──────── Supplied material
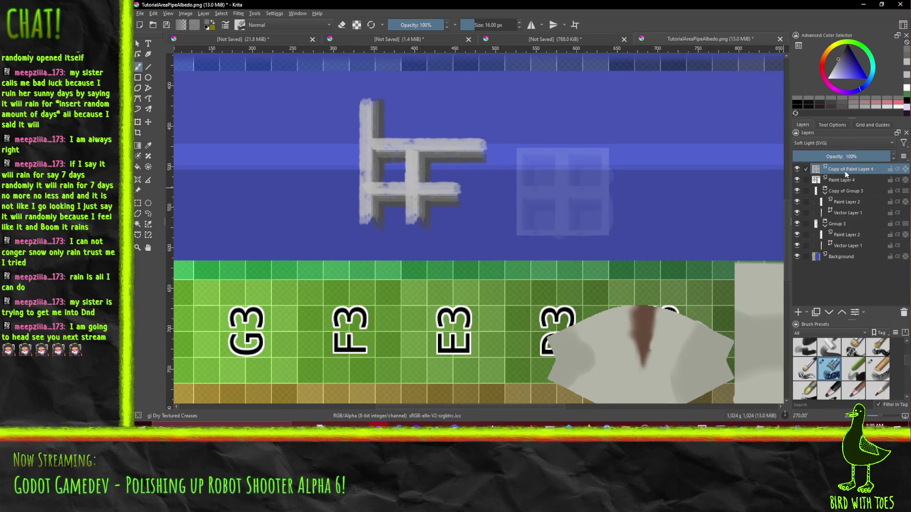
click(204, 13)
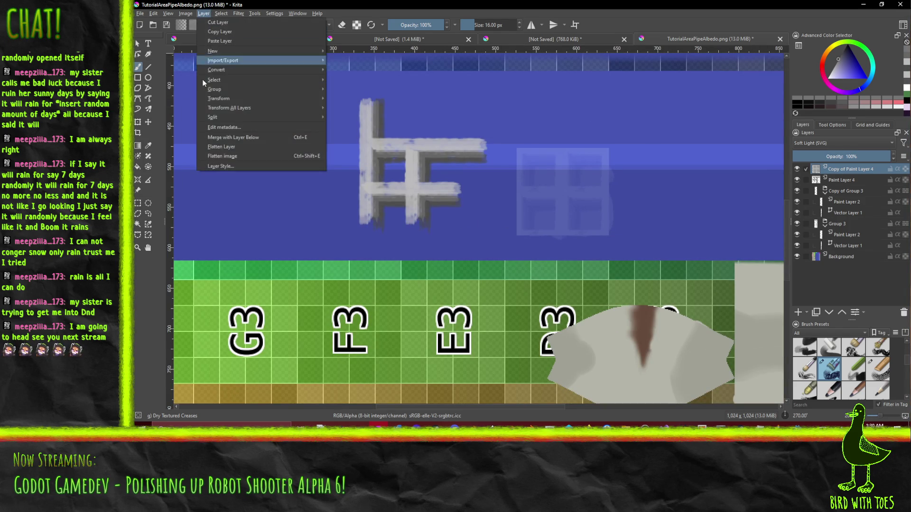
Step: Scale the grate layer to about 5%, with width and height measured in percent
mouse_move(260, 117)
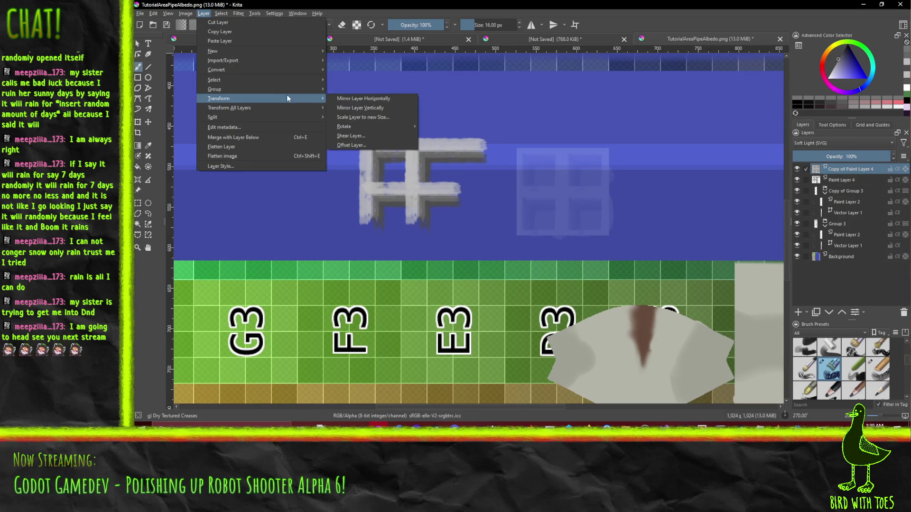
click(382, 118)
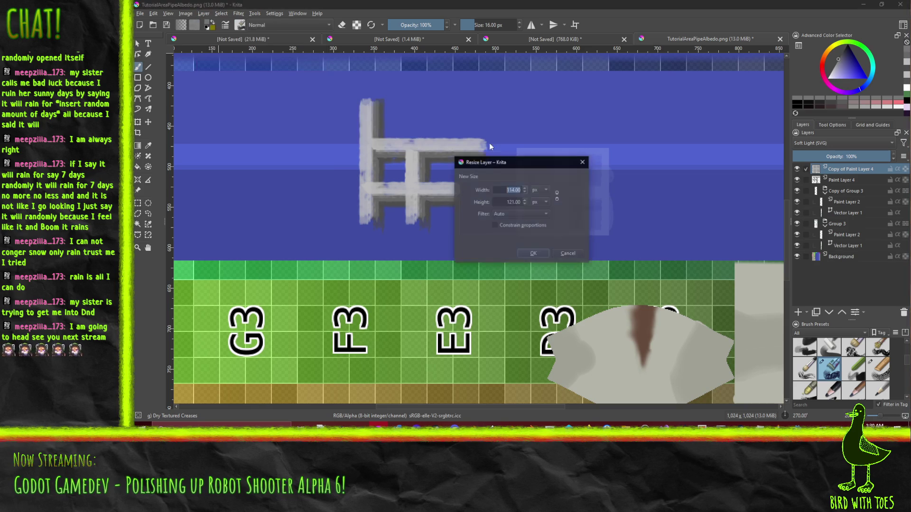
click(546, 189)
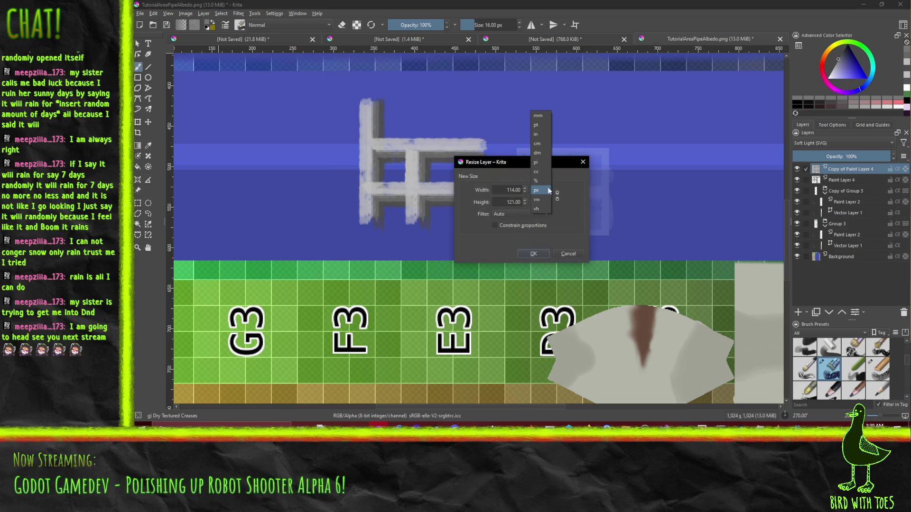
click(549, 190)
click(541, 190)
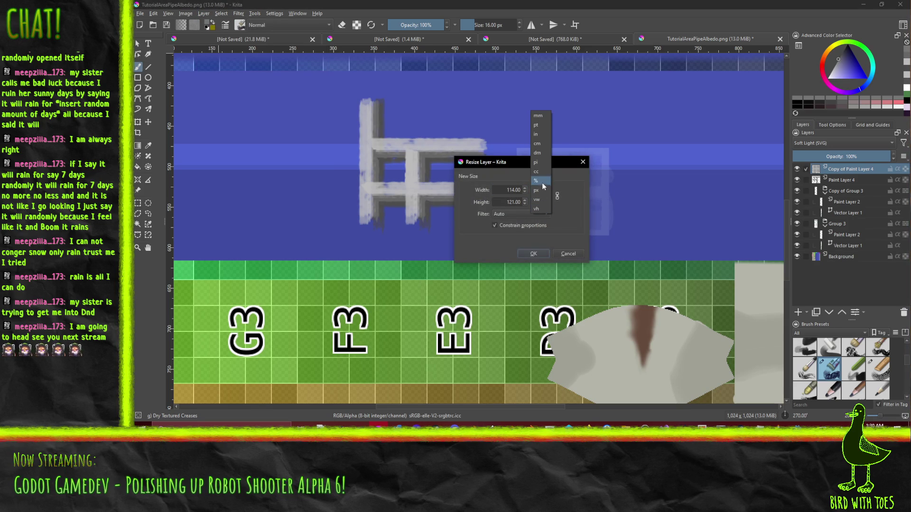
click(540, 180)
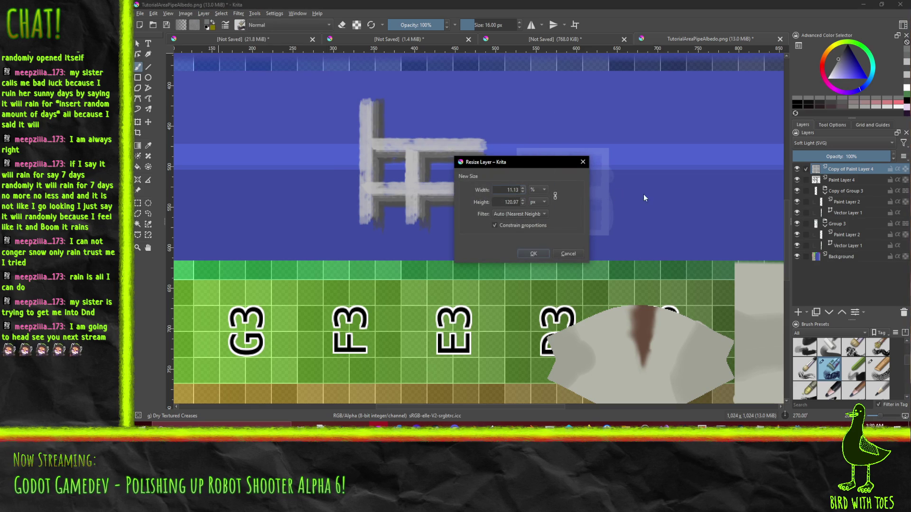
click(543, 201)
click(544, 198)
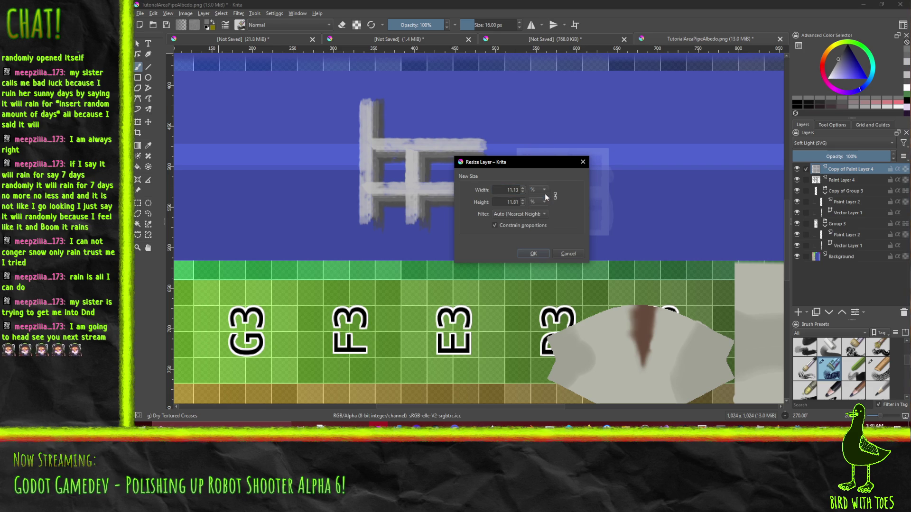
click(547, 190)
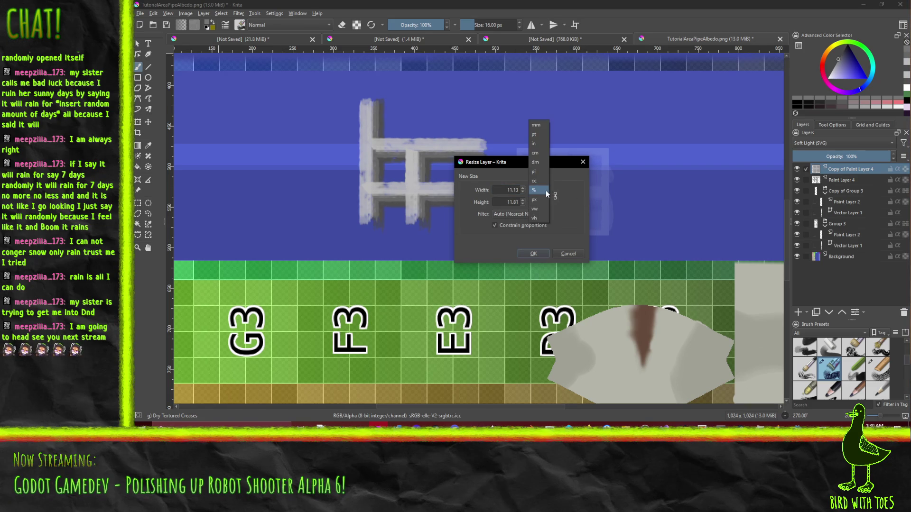
click(571, 189)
────────────────
▸ What the exercise asks: Your task is a word-for-word transcription of the entries, leaving out all pictures.

▸ Solution to this problem:
click(204, 13)
Step: Scale the grate layer to about 5%, with width and height measured in percent
mouse_move(260, 117)
click(382, 118)
click(546, 189)
click(549, 190)
click(541, 190)
click(540, 180)
click(543, 201)
click(544, 198)
click(547, 190)
click(571, 189)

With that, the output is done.